Confirm: every run produces one row in agent_eval_results.

  1. Add browser assertions, not just browser activity. If the task builds a Trello-style notes app, the verification should create 20 cards, move each card twice, reload, and assert persistence. Watching the cursor move is entertainment. Assertions are engineering. Confirm: the run fails when expected UI state is missing.

  2. Route by complexity. Use medium effort for routine CRUD edits, high effort for cross-file refactors, and extra-high only for long-horizon tasks involving planning, implementation, tests, and artifact generation. Confirm: routing policy is written down and reviewed monthly.

In Practice

Context: Public benchmarks such as SWE-bench and vendor agent demos are useful for capability signal, but they do not measure your review time, approval friction, flaky browser runs, or repo-specific retries. I am not claiming a universal cost ranking between models. The claim is narrower: per-token price is incomplete once agents can use tools and repeat work.

Action: A 15-task eval pack that reflects real internal work produces routing policy that generic benchmarks cannot. Representative tasks: a flaky test repair, a cross-file refactor, a data export from a warehouse, and a browser-verified UI flow. Log retries, wall-clock seconds, tool errors, and human review minutes alongside tokens — those four numbers tell a different story than the rate card.

Result: The expected output is not a universal winner. It is routing policy. A stronger model may be cheaper on ambiguous multi-file tasks if it succeeds in fewer passes. A cheaper or lower-effort model may be the right choice for bounded mechanical edits — formatting, scaffolding, narrow refactors — where the task is well-specified and the risk of wrong assumptions is low.

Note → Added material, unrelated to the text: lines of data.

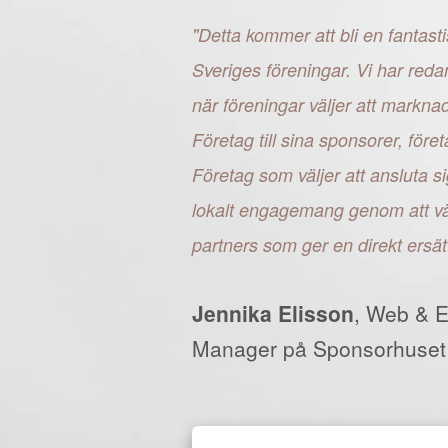
"Detta kommer att bli en fantasti
Sveriges föreningar. Vi har reda
när föreningar väljer att markn
Företag till sina sponsorer, fö
Företag som väljer att ansluta si
lokalt engagemang genom att väl
partners som ger en direkt ersät
Jennika Elisson
, Web & 
Manager på Sponsorhuset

Learning: Browser and computer-use agents need strict permissions regardless of model. Repeated approval prompts, flaky CSS selectors, nondeterministic page timing, and screenshot-heavy loops are not UX friction. They are cost multipliers that make any model more expensive than its token rate suggests.

Where It Breaks

Failure modeTriggerFix
Strong model overbuildsAmbiguous prompt says “make it production ready”Specify scope, non-goals, and acceptance tests
Cheap model burns retriesTask requires multi-file reasoning across unfamiliar repoRoute to higher reasoning effort after first failed attempt
Browser verification liesAgent checks page loaded, not state mutationUse Playwright assertions and persisted test data
Tool permission dragMCP server asks for approval every runPreconfigure allowed tools per project and keep destructive actions gated
Screenshot token burnComputer-use agent visually inspects every stepPrefer DOM selectors and screenshots only at checkpoints
Context window confusionTeam compares words, tokens, and weekly caps as equivalentTrack actual token usage per completed workflow
Public benchmark mismatchModel scores well on coding evals but fails internal workflowsBuild eval tasks from real repos, schemas, and review rubrics

What to Do Next

  • Problem: Token pricing hides retries, review time, elapsed time, and tool reliability.
  • Solution: Evaluate agents by accepted task completion using real internal workflows.
  • Proof: The winning model will vary by task class; routing beats picking one default for everything.
  • Action: This week, create a 10-task eval pack and log model, prompt_version, tokens, retries, elapsed_seconds, tool_errors, review_minutes, and accepted.